I've never been much of a sleeper before then anyway, but when I didn't sleep, it was because I didn't require it. Not because I was afraid that my entire world would come crumbling down around me the instant I shut my eyes. And that's exactly what I am, I'm afraid. All the fucking time. I'm afraid my mother has a seizure and swallows her tongue and nobody's around her to help. I'm afraid she falls off the bed and hits her head and gets some sort of concussion. I'm afraid she aggravates one of the 10,000 injuries she has from the injections she has to take every other day. I'm afraid she forgets to take her medication and her condition gets worse. The list goes on and on. The fear is paralysing, it creeps into my bloodstream, its icy talons find their way to my heart and grip it tightly, making it damn near impossible for me to even draw breath, but I do it anyway. And it very much feels like forcing razors down my throat and trying to wash it down with corrosive acid.

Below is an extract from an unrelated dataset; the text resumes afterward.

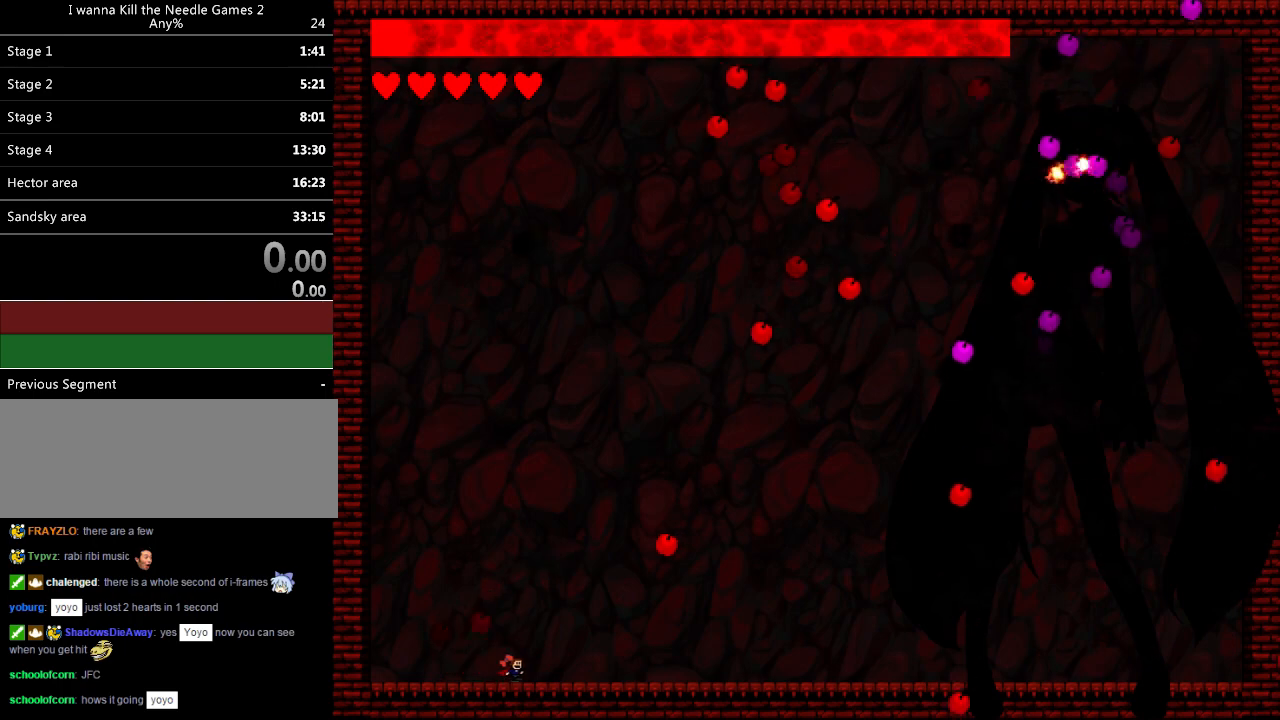
{"keys": ["right"], "events": [[100, "right", "up"], [120, "left", "down"], [400, "left", "up"], [400, "right", "down"]]}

I've cut ties with the people from school, the ones I grew up and graduated with. Because the girl they once knew has ceased to exist and has been replaced by a hollowed version of her and they have no idea why. Nobody knows, because I don't mention it and I've never uttered it to any of them. Because I know the instant I do, I have to endure their pitying glances and sympathetic smiles and that's just something I can't do, I refuse to.
So, I'll keep painting on my smiles with lipstick, covering up the bags under my eyes with concealer and when you BBM me at 4am in the morning asking if I'm up, I'll reply with my standard "I'm always up :P" laugh, joke and try to escape the horrible reality of my mother's constantly deteriorating condition while hoping/praying with every fiber of my being she gets better and becomes the mother i once knew.